Quote of the day:

Friday, May 18, 2007

Backwaters - By my dear friend Maha Ayoubi

Only one thing she cherished midst the mess which drew her life down into loneliness: the rock she thought could know her every thought and every reason...
This rock, she thought, was not something to stare at, but it was something to think of: ... imagine, it wasn't just the accumulation of sand she could pass her fingers upon ; it’s tiny adorable reddish brown pebbles have survived hundreds of millions of years and were destined to witness the world change. Some species, she thought, have passed upon this rock, though, she could never reckon; and have once existed, and were extinct now. And that lovable lilac flower, there by the edge , caressing the spring breeze, and dancing under the sun rays, never existed once; But it does now, who knows for how long, how, where, and when?
Why wouldn’t all these thoughts of existence just vanish as almost everything else did? Just like the sun leaves each day, or doesn’t it?

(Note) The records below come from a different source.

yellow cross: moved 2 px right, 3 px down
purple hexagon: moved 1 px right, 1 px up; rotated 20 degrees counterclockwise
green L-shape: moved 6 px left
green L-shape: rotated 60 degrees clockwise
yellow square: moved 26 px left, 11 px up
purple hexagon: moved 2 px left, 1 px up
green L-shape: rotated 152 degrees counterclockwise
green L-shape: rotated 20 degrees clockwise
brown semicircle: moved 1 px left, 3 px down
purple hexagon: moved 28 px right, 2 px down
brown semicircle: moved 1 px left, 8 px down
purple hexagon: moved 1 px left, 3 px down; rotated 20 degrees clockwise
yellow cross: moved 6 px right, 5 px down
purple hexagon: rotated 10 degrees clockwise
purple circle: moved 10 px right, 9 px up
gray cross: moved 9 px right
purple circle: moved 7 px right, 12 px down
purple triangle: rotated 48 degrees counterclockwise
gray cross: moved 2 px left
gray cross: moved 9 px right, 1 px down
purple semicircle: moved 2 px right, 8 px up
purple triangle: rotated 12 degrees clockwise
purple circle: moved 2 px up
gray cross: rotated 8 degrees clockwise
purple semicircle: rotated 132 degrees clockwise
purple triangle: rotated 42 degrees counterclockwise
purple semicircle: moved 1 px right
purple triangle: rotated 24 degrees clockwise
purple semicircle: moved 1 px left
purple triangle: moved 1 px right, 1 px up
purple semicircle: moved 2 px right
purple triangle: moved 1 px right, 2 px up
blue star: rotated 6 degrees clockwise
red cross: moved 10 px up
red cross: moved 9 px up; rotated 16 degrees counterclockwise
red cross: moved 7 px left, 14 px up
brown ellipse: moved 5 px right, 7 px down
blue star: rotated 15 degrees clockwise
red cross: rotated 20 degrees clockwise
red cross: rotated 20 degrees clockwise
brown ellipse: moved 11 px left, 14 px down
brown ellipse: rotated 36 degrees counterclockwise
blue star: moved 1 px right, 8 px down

She looked at the sun and smiled. She was pleased by what she got. She knew she must, at least she helped herself learn this truth she now believes in. This brunette has been born on a day she didn’t know. what difference does it make? Though, everyday was a day of creation, everyday was an inception . she felt so vulnerable to changes she deemed, and she knew it.
Who cared about birthdays anyway? Poverty taught people to ignore such trifles. Poverty has always given people some lessons. It taught them about sacrifice. It showed them how days were shallow and virtual, especially birthdays. What a social cliché? Death mattered, death existed.

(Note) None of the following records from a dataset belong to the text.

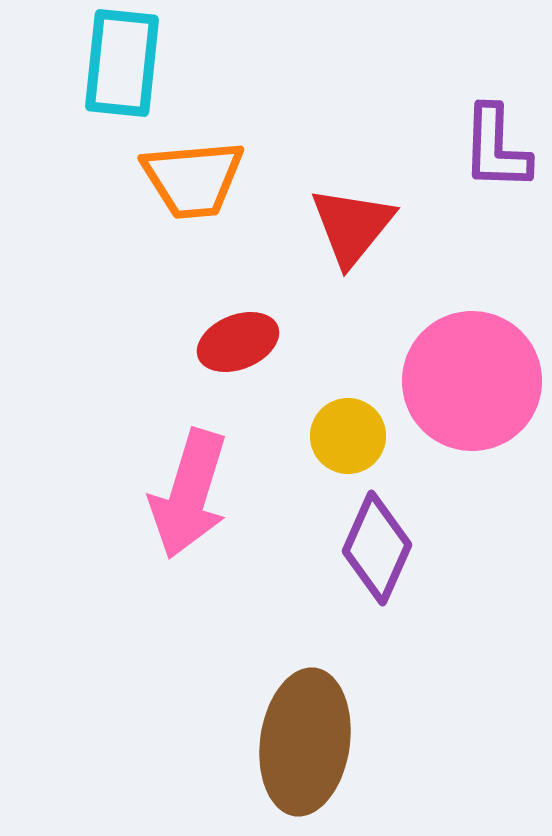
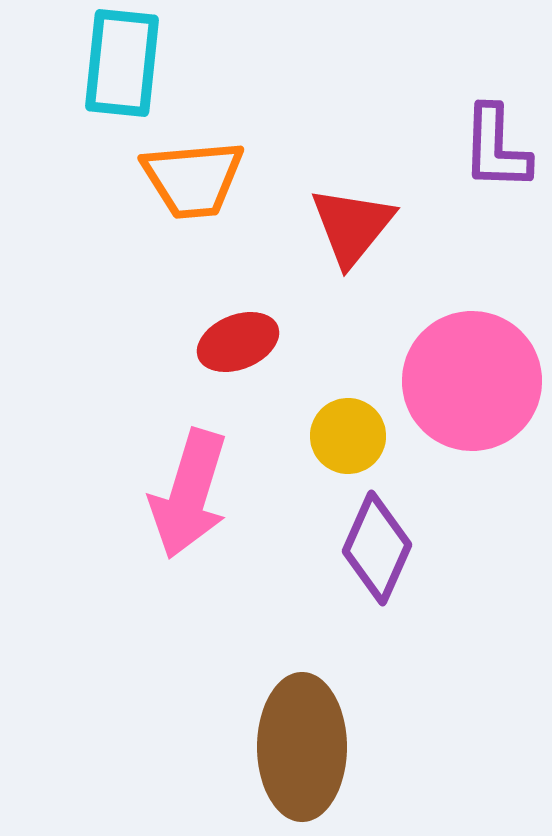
brown ellipse: moved 3 px left, 5 px down; rotated 8 degrees counterclockwise
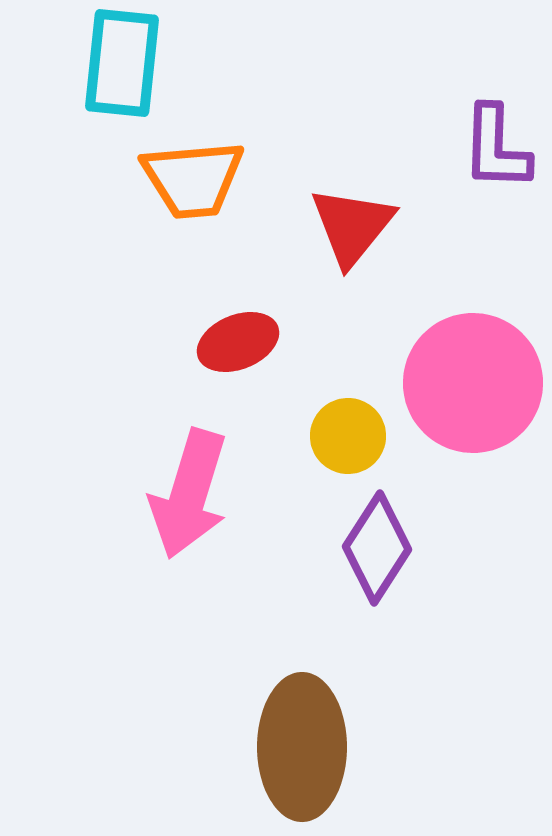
pink circle: moved 1 px right, 2 px down
purple diamond: rotated 9 degrees clockwise
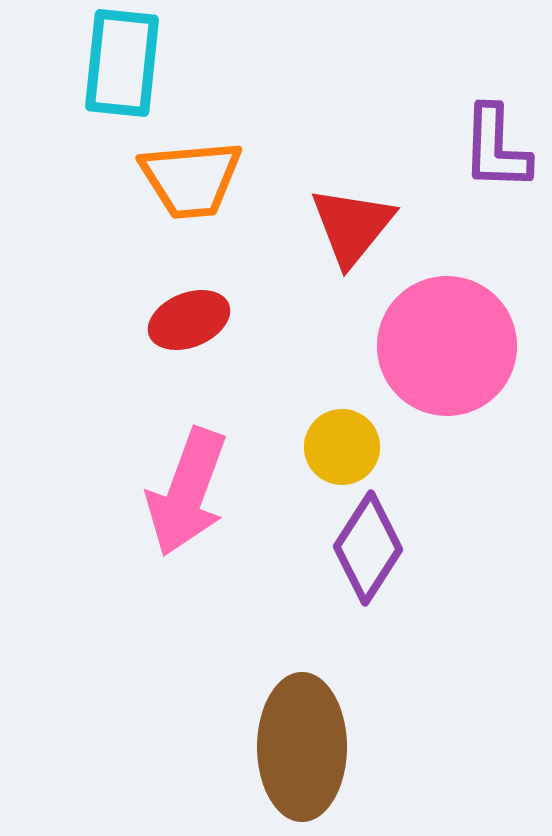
orange trapezoid: moved 2 px left
red ellipse: moved 49 px left, 22 px up
pink circle: moved 26 px left, 37 px up
yellow circle: moved 6 px left, 11 px down
pink arrow: moved 2 px left, 2 px up; rotated 3 degrees clockwise
purple diamond: moved 9 px left
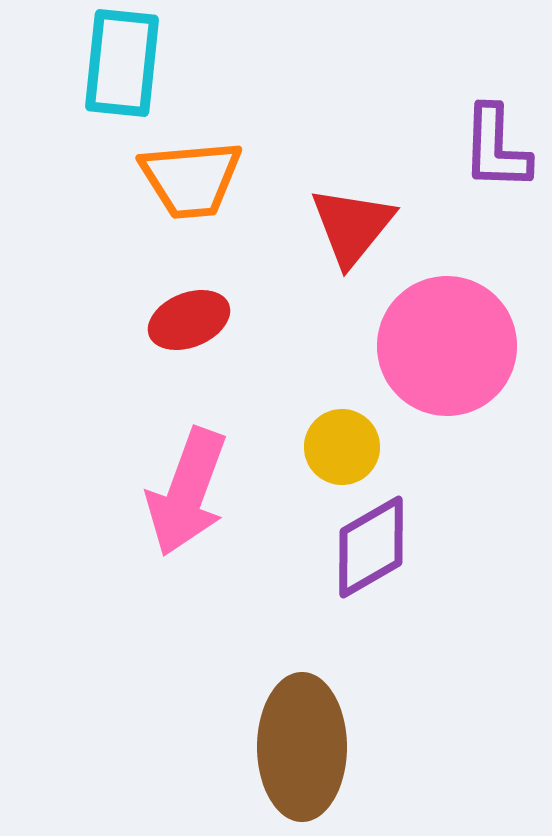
purple diamond: moved 3 px right, 1 px up; rotated 27 degrees clockwise
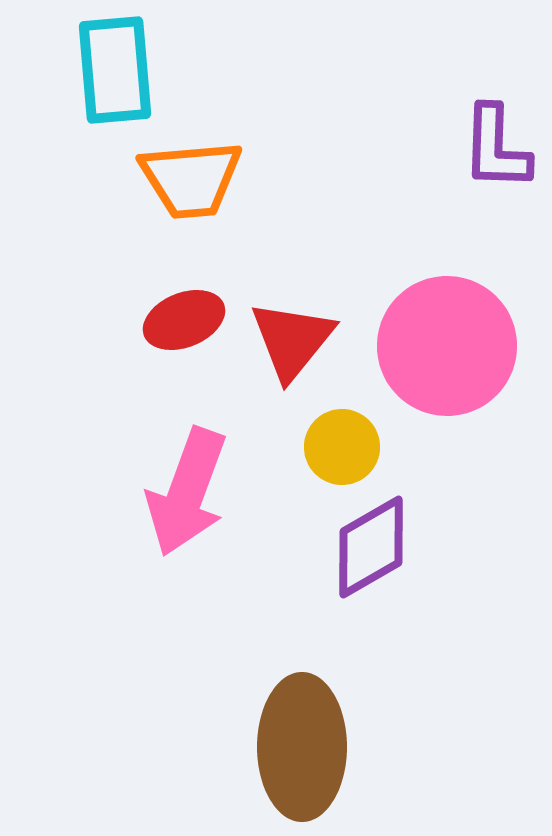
cyan rectangle: moved 7 px left, 7 px down; rotated 11 degrees counterclockwise
red triangle: moved 60 px left, 114 px down
red ellipse: moved 5 px left
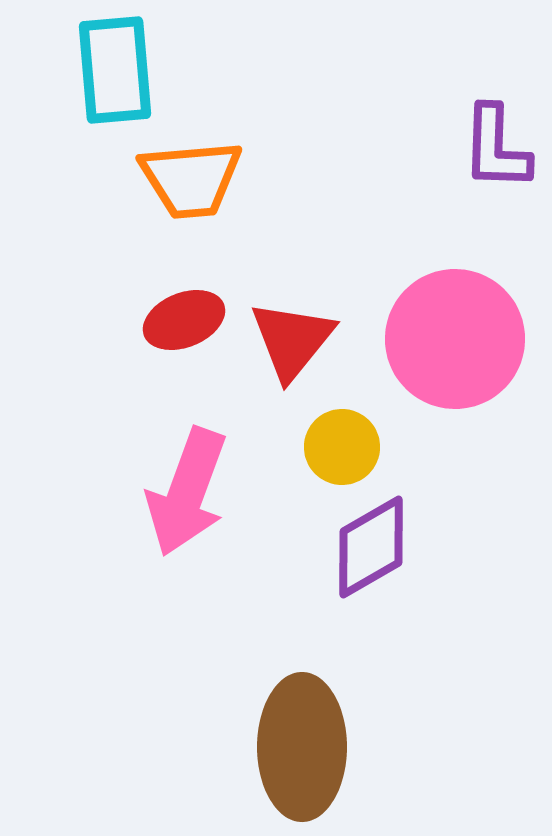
pink circle: moved 8 px right, 7 px up
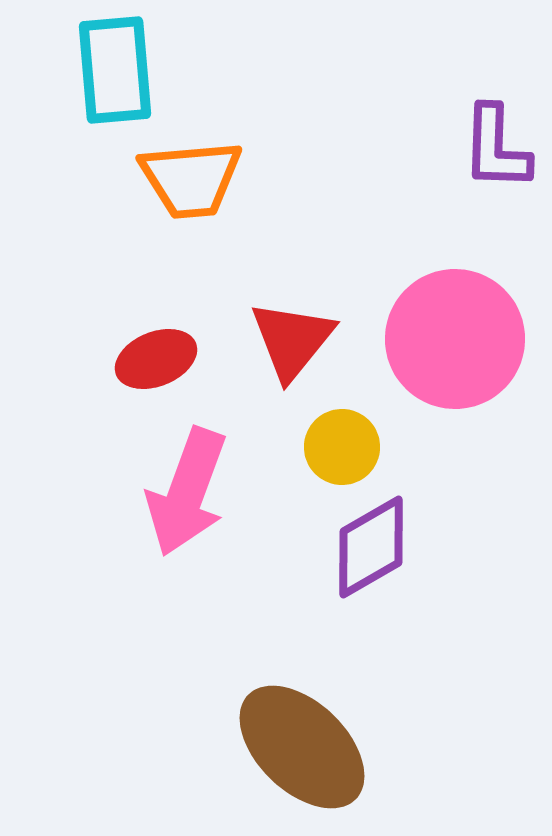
red ellipse: moved 28 px left, 39 px down
brown ellipse: rotated 46 degrees counterclockwise
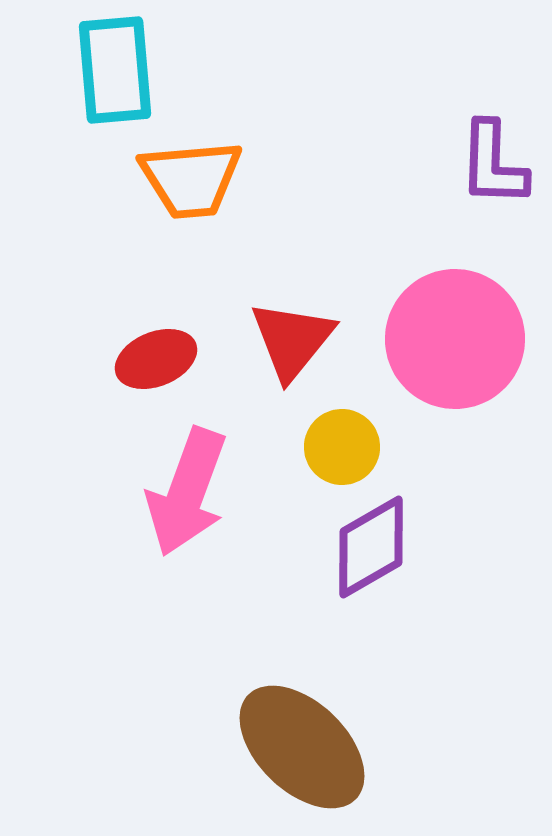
purple L-shape: moved 3 px left, 16 px down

A body of social morals and teenager uprising dreams, she thought she owes life and poverty. At least she was able to see the smallest detail of life, and learn to appericiate it! The delicate wings of the butterfly at her fingertips, the heads of the rigid black branches of the trees on the other side of the view, the shy waterfall cascading by the tops of the knolls, everything was there, and everything exists… this existence in itself was something to adore.
She hated to go back to where she usually came from. It was all crowded. A place that escaped life, whatever that word meant. The people there lived within retarded mental limits. Never have anyone of them thought, (Respecting the ultimate meaning of the word think). They stuck to the exteriors. It was a time of total idiocy: A cursed age, when nothing really mattered. People never tried to escape their invisible prisons. As though they were pleased with what they’ve got. She never understood this tendency to lag. As if those people have never tried to think about what life really is. They held to the surface and thought they could judge the world with what this surface seemed to reveal.
Time passed, she never felt it did. She was surprised by crimsons of sunset. She felt the breeze sweep under her hair. She couldn’t stop it... She didn’t want to. It’s not the first time this happens to her.
The breeze touched her everywhere again. She just wished she had some wings to fly and leave everything behind.